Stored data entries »
'''
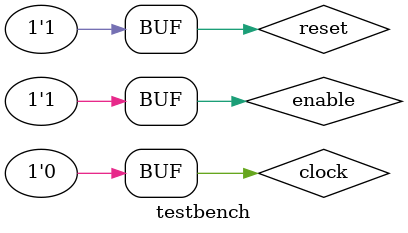
<source format=v>
`timescale 1ns/10ps

module testbench;

localparam T = 20;

reg clock;
reg enable;
reg reset;

//connect new_connect (); // TODO: add parameters

always begin
	clock = 1'd1;

	#(T/2);
	
	clock = 1'd0;

	#(T/2);
end

initial begin
	enable = 1'd0;
	reset = 1'd0;

	#(T/2);

	reset = 1'd1;
	enable = 1'd1;
end
endmodule

</source>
'''
Your task »
Leave the pictures out and reproduce each record exactly as written.

Task result »
<source format=v>
`timescale 1ns/10ps

module testbench;

localparam T = 20;

reg clock;
reg enable;
reg reset;

//connect new_connect (); // TODO: add parameters

always begin
	clock = 1'd1;

	#(T/2);
	
	clock = 1'd0;

	#(T/2);
end

initial begin
	enable = 1'd0;
	reset = 1'd0;

	#(T/2);

	reset = 1'd1;
	enable = 1'd1;
end
endmodule

</source>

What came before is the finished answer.